Finance Act 2002
- Parliament of the United Kingdom
- Long title: An Act to grant certain duties, to alter other duties, and to amend the law relating to the National Debt and the Public Revenue, and to make further provision in connection with finance.
- Citation: 2002 c. 23
- Territorial extent: United Kingdom

Dates
- Royal assent: 24 July 2002
- Commencement: 24 July 2002

Other legislation
- Amends: Stamp Act 1891; Betting and Gaming Duties Act 1981; Inheritance Tax Act 1984; Value Added Tax Act 1994; Capital Allowances Act 2001;
- Amended by: Statute Law (Repeals) Act 2013;

Status: Amended

Text of statute as originally enacted

Revised text of statute as amended

Text of the Finance Act 2002 as in force today (including any amendments) within the United Kingdom, from legislation.gov.uk.

= Finance Act 2002 =

Act of the Parliament of the United Kingdom

The Finance Act 2002 (c. 23) is an act of the Parliament of the United Kingdom prescribing changes to excise duties, Value Added Tax, Income Tax, Corporation Tax and Capital Gains Tax. It enacts the 2002 Budget speech made by Chancellor of the Exchequer Gordon Brown to the Parliament of the United Kingdom.
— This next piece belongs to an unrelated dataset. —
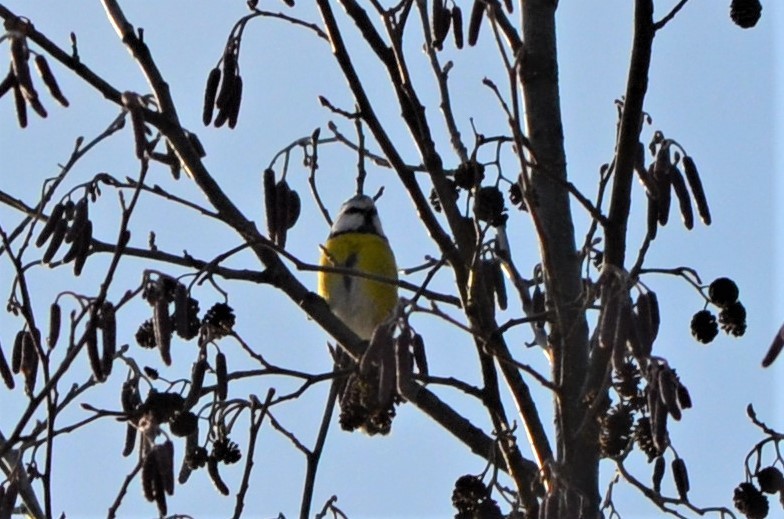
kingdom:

In the UK, the Chancellor delivers an annual Budget speech outlining changes in spending, tax and duty. The respective year's Finance Act is the mechanism to enact the changes.

The rules governing the various taxation methods are contained within the various taxation acts. (For instance Capital Gains Tax Legislation is contained within Taxation of Chargeable Gains Act 1992. The Finance Act details amendments to be made to each one of these ats.)

== Provisions ==
The Climate Change Levy was revised.